Just Earth News | @justearthnews | 26 Jul 2017, 08:02 am Print
MONUSCO/John Bompengo
“Peace is the bedrock – the foundation – to allow us to develop our full potentials, but also to ensure that human rights are respected. Here we see that women's rights, which are human rights, are not respected and we have a long way to go,” said Deputy Secretary-General Amina Mohammed during a press encounter following her meeting with Léonard She Okitundu, Vice-Prime Minister of the DRC, emphasizing that “so much more can be done.”
Mohammed commended the Government's efforts to combat gender-based sexual violence, noting that having a woman in charge was probably the reason for the progress, “but what we really want to see is zero.”
“We hear what the DRC cannot do. We are here to discuss what [the country] can do with its women and young people,” she stressed, adding that while the rights and aspirations of women “are far from” being attained, it was the job of the UN and AU to support closing the gap.
Mohammed explained the aim of bringing women leaders into the conversation and engaging with women to find the opportunities to overcome the challenges, “to change the narrative of victims to survivors and aspirations achieved within the 2030 Agenda.

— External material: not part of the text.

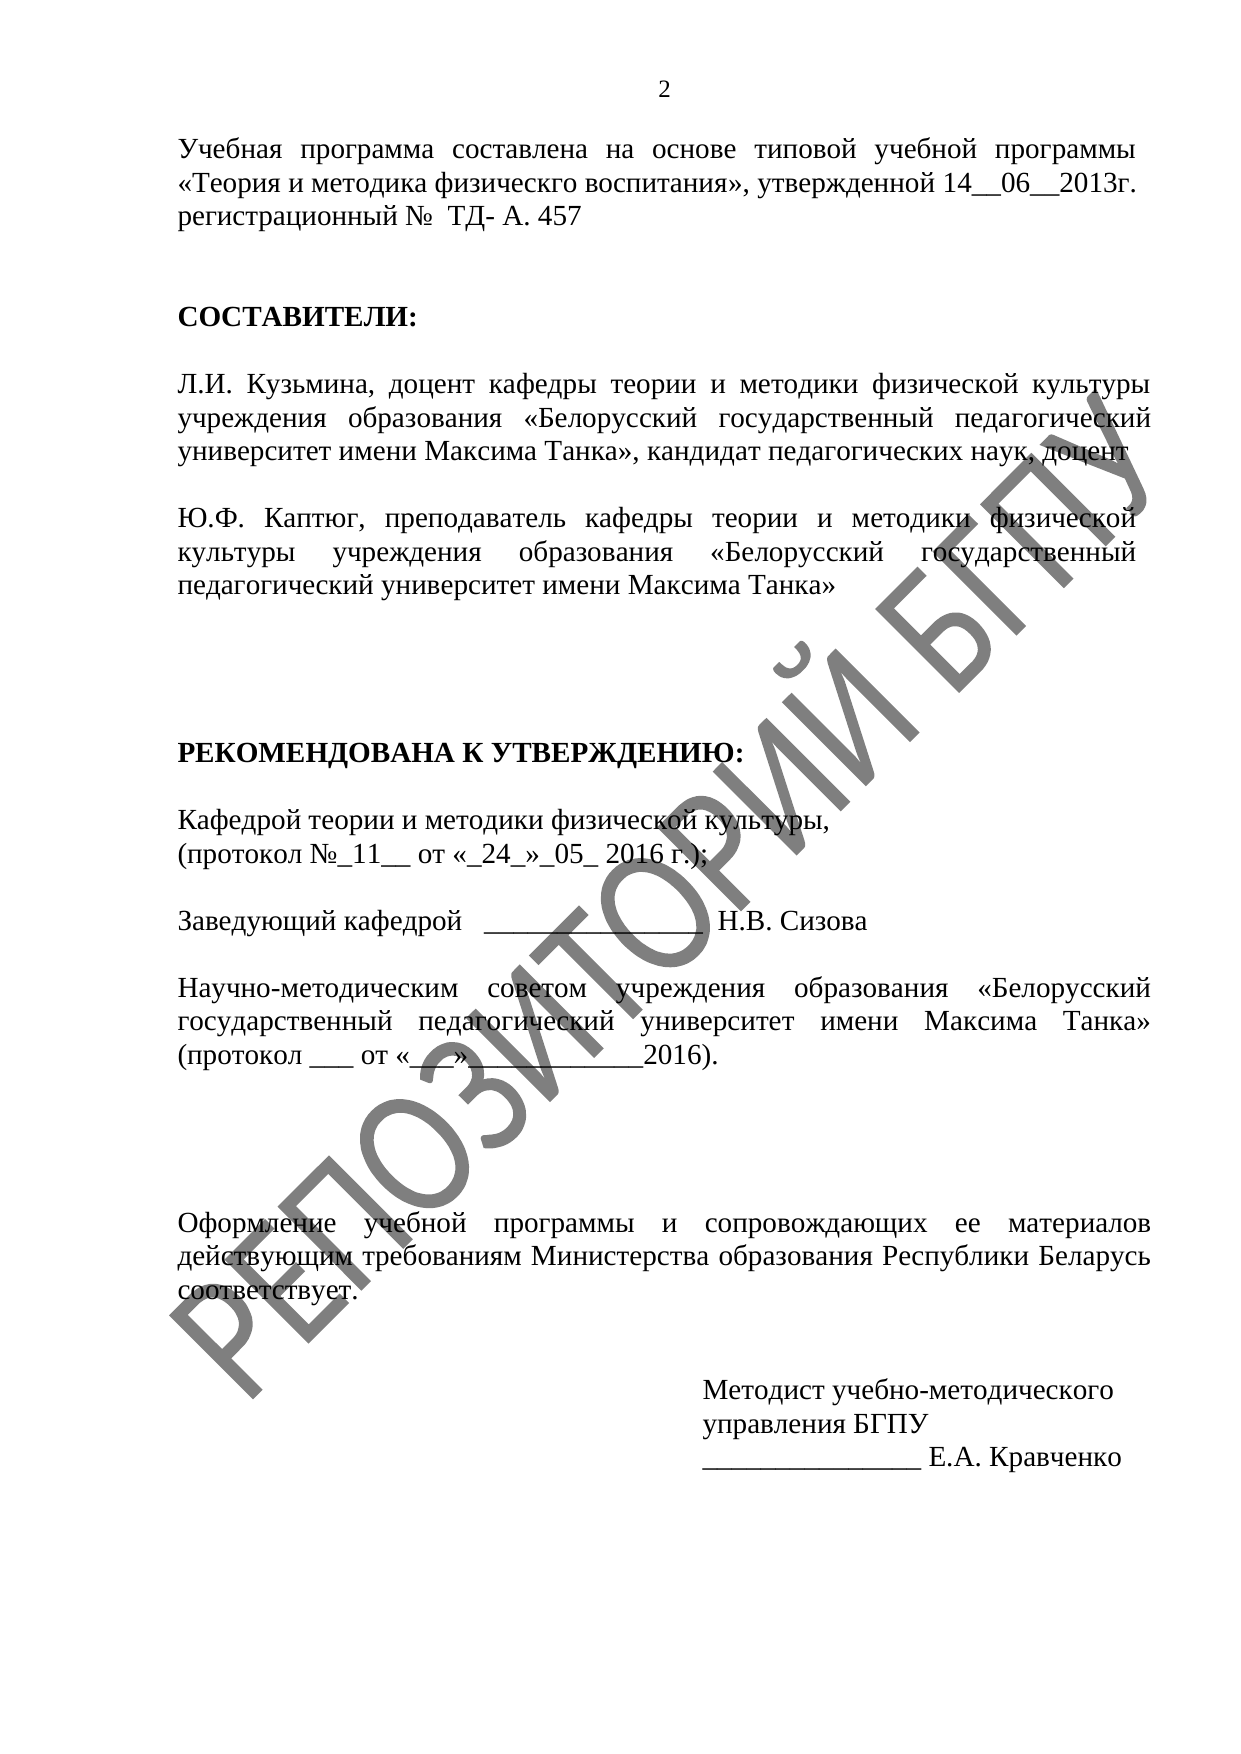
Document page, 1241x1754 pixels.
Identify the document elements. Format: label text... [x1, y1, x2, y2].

text Заведующий кафедрой _______________ Н.В. Сизова [177, 903, 1152, 936]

This call came as Mohammed leads a first-ever joint AU-UN high-level mission to Africa, seeking to highlight the role of women in achieving sustainable peace and development. She has been accompanied by UN Women Executive Director Phumzile Mlambo-Ngcuka, the Special Representative of the Secretary-General on Sexual Violence in Conflict, Pramila Patten, and the Special Envoy of the AU on Women, Peace and Security, Bineta Diop.
Over the past two days, the delegation met with key members of the Congolese Government, the donor community, as well as women leaders from the civil society. Briefing reporters in the country's capital of Kinshasa, the Deputy Secretary-General said their discussions revolved around “a focus on women, and how we can see women's empowerment, address women's human rights, and women with their rights to the electoral process.”
More broadly, while stressing the need to respect everyone's abilities, she said “there is no one size that fits all,” and added that women's every day rights must be addressed contextually. Indeed: “There is no aircraft that flies anywhere, or bird that flies anywhere, on half a wing,” she underscored, echoing her refrain from other stops on the trip that a critical step towards sustainable development for all is to ensure that women and girls – half the world's population – receive the investments, opportunities, access and protection they require.
Mohammed went on to say that the UN and the African Union (AU) have each begun another era with new leadership, reforms and frameworks – respectively the 2030 Agenda and its Sustainable development Goals (SDGs) and the 2063 Agenda, both of which have placed women at the core.